Historical land sites and natural wonders are often at risk due to the exploitation and globalization of capitalist white supremacist violence. Dr. Vandana Shiva, an Indian scientist invested in fighting anti-globalization, is currently one of the most prominent leading environmental feminist activists working on campaigns to save the Himalayas and Everest glaciers, based in South Asia. In addition, Dr. Shiva is dedicated to creating water democracies and justice for farmers. From creating a community seed bank to researching and creating reports on climate information - Dr. Shiva is challenging the systems of economic injustice, colonization, and exploitation of poor farmers based in South Asia. Dr. Shiva has helped shape pathways to assist global farmers and rural located women of color that are often at risk and significantly impacted by social and climate change.

 

Globally, young girls and femmes are affected violently and sequentially from environmental issues and natural disasters. Plan International’s Weathering the Storm Report reported that impact of climate change has a significantly negative effect on young and adolescent girls. The specific risks include dying more than their counterparts in natural disasters, experiencing more forced marriages, higher rates of sexual violence, and having their education opportunities reduced.

In addition, women and femmes of color and low income families are overrepresented in professions that are exposed to toxic chemicals. The role women and femmes of color often play as caretakers and providers for their family from family planning, obtaining safe products and foods for the home, to healthcare access - we are constantly creating or seeking means of protection and well-being for our partners, children, families, and communities. Our communities are often wrought with pollution, landfills, toxins, and dumped waste due to injustice surrounding poor and indigenous lands and neighborhoods. Our fight has always been existent within our homes, our bodies, and our land.

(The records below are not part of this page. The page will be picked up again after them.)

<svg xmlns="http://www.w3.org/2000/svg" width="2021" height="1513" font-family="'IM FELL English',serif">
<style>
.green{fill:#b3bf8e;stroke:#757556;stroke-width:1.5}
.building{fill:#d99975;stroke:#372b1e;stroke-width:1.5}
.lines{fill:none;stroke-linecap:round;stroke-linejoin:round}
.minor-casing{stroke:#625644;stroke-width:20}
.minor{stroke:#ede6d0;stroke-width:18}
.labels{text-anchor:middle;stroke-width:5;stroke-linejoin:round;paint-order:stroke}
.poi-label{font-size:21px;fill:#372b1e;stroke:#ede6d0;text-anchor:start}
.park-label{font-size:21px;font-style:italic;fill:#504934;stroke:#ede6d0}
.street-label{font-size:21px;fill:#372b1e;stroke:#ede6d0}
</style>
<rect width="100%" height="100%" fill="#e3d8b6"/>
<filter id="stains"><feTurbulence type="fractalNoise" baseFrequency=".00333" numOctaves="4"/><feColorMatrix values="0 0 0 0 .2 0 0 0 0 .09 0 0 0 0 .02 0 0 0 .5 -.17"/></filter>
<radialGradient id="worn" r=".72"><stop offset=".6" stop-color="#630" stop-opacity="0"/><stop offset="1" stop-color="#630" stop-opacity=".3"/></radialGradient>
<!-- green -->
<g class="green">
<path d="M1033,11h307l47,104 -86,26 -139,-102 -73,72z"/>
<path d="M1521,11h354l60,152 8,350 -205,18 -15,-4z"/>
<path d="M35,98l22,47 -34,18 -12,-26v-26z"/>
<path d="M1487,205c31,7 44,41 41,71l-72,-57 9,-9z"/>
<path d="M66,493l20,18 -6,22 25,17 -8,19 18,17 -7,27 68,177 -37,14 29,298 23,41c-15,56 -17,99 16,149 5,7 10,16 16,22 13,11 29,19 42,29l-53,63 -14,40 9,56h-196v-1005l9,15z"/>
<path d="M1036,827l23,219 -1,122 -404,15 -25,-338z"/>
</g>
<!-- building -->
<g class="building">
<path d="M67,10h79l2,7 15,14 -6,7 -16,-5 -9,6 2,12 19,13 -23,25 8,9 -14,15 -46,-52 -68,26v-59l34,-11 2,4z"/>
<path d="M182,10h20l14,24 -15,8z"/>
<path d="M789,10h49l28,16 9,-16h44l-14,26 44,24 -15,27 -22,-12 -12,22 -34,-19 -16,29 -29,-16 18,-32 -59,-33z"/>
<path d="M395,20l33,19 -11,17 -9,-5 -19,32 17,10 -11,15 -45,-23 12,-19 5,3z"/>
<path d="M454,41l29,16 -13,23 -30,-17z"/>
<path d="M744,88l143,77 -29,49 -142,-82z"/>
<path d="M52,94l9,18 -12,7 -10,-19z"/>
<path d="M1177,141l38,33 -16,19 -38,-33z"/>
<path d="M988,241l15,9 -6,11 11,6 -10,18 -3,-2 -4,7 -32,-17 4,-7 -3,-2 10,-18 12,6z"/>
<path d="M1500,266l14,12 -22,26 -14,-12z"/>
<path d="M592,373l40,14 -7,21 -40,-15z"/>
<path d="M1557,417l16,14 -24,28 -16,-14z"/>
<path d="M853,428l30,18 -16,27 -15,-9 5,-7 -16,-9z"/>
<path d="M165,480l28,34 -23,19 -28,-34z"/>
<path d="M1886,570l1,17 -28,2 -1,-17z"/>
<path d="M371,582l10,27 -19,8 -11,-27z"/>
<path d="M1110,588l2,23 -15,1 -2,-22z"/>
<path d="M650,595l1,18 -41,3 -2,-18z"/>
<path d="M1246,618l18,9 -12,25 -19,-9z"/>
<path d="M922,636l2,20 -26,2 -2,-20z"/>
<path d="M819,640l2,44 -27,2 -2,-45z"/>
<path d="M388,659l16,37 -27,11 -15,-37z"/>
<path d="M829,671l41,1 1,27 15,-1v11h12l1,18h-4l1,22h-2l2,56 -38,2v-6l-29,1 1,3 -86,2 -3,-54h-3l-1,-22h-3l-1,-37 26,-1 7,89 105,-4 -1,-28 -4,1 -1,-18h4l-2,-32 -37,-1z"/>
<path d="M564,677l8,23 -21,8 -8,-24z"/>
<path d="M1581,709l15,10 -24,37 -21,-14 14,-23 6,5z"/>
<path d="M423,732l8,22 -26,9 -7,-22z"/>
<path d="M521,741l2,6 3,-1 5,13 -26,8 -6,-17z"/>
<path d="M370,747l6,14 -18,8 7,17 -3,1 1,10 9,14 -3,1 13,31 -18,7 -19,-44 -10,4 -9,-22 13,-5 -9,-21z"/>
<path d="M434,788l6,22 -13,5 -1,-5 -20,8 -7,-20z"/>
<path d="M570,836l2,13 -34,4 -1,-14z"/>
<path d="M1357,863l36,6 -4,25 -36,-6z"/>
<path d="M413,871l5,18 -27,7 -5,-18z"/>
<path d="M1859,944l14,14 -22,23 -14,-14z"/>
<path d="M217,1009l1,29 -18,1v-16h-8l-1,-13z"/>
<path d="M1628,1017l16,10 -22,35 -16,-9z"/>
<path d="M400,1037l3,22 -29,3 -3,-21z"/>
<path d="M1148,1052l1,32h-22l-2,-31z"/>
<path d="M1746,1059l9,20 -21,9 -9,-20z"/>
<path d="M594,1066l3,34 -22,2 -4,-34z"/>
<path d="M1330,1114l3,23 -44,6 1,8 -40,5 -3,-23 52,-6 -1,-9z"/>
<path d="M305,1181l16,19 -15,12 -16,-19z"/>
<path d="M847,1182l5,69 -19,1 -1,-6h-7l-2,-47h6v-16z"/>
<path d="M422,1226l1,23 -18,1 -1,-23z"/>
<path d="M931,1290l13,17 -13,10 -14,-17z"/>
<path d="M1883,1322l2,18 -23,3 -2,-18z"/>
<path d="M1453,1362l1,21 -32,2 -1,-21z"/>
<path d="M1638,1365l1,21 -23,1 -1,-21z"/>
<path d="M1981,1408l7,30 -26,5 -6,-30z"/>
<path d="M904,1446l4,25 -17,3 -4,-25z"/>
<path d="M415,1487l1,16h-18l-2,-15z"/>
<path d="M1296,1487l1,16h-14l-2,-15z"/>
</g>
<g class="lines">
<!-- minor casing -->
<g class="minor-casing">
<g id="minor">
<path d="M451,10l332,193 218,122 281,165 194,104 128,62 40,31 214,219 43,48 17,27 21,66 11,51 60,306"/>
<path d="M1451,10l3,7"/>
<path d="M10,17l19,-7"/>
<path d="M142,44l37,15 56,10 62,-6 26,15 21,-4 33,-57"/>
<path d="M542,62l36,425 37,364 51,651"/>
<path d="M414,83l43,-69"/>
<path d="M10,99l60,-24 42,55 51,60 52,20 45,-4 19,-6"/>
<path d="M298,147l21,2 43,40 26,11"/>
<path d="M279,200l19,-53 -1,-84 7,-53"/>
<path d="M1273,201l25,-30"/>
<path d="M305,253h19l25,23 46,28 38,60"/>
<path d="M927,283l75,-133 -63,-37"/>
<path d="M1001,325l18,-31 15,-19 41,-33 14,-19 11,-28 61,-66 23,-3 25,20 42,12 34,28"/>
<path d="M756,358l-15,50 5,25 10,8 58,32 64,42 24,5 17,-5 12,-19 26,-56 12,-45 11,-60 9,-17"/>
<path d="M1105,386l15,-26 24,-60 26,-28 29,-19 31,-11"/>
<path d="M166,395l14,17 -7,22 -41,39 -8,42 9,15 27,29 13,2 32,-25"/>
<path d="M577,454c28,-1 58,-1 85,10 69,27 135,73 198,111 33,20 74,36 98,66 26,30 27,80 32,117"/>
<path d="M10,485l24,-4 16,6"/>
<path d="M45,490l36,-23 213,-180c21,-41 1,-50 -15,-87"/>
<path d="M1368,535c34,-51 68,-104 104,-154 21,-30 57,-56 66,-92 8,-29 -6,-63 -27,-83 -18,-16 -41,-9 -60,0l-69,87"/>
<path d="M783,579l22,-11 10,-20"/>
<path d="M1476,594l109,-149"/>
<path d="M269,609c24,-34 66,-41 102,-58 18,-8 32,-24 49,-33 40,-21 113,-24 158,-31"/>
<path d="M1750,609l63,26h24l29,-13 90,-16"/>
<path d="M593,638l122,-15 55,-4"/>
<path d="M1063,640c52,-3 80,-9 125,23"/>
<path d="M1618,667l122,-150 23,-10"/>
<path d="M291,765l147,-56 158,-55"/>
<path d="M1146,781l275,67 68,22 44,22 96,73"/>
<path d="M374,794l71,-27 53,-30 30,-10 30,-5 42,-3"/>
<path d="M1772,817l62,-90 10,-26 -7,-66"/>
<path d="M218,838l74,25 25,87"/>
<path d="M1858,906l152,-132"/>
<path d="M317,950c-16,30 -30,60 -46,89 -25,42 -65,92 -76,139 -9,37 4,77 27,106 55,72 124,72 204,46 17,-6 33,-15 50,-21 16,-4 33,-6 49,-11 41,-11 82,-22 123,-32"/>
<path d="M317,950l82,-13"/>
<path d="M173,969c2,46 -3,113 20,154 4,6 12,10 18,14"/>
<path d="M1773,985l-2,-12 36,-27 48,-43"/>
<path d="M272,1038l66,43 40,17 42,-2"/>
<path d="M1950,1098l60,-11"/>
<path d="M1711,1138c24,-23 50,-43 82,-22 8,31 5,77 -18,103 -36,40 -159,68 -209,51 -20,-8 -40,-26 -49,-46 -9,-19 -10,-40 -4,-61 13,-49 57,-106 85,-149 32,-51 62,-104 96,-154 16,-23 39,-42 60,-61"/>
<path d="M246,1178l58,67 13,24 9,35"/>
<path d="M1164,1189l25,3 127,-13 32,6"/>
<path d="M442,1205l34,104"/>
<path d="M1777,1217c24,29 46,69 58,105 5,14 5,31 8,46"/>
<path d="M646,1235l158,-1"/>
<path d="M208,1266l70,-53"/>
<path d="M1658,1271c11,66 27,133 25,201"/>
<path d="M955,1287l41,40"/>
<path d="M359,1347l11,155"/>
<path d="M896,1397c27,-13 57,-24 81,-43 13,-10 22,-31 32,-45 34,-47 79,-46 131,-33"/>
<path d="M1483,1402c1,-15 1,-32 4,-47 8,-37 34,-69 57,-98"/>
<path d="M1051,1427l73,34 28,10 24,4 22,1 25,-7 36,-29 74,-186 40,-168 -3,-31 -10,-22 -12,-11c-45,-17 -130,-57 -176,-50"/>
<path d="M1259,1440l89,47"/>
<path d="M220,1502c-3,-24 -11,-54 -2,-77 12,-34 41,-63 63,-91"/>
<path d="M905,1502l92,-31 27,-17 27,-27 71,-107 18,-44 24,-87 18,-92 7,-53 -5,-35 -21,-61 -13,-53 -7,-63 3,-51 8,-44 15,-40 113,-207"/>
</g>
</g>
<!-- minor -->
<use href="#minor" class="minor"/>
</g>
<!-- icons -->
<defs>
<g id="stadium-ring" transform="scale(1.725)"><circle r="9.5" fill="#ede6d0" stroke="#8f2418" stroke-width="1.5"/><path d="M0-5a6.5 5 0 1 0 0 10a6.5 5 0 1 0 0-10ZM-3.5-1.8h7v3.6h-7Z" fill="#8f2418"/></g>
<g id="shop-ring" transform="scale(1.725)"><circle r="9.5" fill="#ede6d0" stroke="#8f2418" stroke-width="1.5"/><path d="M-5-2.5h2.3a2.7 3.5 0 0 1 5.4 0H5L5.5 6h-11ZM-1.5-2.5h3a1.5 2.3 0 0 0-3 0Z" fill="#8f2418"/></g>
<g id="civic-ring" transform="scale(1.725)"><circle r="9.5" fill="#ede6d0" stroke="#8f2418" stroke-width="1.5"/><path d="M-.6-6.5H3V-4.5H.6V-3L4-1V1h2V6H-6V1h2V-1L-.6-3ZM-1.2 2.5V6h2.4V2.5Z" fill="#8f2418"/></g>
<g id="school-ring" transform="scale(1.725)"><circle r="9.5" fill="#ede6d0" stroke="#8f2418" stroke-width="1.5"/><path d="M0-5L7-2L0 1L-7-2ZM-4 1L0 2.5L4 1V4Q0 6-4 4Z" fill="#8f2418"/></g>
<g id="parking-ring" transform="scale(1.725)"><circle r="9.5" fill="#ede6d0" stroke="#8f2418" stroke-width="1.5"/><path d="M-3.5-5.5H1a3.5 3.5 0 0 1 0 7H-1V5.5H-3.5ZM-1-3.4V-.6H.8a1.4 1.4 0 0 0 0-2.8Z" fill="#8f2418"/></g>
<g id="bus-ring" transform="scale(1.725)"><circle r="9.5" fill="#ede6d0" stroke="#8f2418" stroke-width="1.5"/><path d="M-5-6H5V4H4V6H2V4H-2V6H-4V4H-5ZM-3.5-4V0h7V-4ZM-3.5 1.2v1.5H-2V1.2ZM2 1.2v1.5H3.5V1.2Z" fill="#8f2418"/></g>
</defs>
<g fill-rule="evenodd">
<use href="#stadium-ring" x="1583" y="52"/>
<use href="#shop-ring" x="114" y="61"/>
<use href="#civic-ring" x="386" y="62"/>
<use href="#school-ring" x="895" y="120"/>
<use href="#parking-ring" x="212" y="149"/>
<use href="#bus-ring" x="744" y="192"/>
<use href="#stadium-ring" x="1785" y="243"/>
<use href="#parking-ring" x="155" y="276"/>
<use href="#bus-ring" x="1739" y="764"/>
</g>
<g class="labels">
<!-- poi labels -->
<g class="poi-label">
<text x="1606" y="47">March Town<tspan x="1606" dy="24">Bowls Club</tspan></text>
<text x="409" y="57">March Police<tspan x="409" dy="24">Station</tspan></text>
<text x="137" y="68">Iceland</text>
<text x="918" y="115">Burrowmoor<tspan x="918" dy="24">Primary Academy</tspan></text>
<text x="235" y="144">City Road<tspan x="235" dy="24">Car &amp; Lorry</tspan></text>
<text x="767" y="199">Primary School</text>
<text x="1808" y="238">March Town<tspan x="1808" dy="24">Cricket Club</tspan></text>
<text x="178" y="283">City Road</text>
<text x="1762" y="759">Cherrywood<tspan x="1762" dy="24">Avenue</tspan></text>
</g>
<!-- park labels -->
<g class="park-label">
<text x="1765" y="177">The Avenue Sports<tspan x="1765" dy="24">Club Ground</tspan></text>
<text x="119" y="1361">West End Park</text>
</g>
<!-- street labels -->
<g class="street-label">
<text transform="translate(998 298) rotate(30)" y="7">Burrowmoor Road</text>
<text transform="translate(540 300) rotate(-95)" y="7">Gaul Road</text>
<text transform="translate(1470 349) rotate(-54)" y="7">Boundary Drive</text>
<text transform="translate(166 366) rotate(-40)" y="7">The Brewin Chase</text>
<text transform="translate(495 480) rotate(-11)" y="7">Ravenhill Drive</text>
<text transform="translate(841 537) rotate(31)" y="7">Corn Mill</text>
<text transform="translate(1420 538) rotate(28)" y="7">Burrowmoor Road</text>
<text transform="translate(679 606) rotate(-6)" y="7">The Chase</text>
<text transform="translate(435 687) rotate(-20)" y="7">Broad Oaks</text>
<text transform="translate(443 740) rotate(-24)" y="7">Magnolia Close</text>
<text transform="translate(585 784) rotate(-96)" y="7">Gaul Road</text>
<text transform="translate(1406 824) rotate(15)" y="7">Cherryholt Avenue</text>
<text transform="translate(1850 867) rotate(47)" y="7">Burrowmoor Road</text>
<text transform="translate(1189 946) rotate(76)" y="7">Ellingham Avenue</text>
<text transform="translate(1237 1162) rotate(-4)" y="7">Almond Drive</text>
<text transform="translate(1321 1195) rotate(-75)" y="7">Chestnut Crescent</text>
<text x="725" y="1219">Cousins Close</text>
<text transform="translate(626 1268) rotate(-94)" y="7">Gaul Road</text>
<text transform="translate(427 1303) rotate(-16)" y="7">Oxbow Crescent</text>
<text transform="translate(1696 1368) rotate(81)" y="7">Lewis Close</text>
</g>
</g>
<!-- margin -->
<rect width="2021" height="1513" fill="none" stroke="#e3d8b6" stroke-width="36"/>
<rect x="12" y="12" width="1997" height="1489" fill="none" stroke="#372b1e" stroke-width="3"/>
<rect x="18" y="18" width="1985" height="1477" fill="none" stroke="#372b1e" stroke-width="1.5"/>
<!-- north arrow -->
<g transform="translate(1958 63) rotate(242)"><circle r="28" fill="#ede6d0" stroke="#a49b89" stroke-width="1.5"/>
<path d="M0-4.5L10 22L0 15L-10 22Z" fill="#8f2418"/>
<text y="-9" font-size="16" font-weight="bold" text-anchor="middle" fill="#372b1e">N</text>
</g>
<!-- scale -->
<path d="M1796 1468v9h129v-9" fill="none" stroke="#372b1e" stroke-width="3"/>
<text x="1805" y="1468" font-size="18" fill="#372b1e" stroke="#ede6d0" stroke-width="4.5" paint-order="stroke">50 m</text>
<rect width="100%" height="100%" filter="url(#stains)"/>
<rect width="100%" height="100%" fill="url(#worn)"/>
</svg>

Environmental feminism and campaigns to challenge the gender violence that exists within an environmental context globally are imperative to the protection of women, femmes, and girls of color - especially poor, low income, indigenous, and rural located. From Flint to the South Bronx, to the Indigenous women and femmes of Latin America - around the world, women and femmes of color are fighting for survival, safety, and protection of their land, people, and selves.

International Women’s Day means not only recognizing the mainstream, white feminism that often drowns the public platform - but also means recognizing that feminists of color are out here surviving in ways that are often ignored or unrecognized.

Our personal is political because the violence pitted against us is often life threatening. The work of feminists of color to protect our environment and our communities always requires the cost of our labor, energy, and time because it is not convenient, it is our everyday lives.

 

Ashleigh Shackelford is a queer Black fat femme writer, artist, and cultural producer. Ashleigh is a contributing writer at For Harriet, a community organizer at Black Future, and the creator of a body positivity organization Free Figure Revolution. She is currently working on her M.A. in Africana Studies at Morgan State University.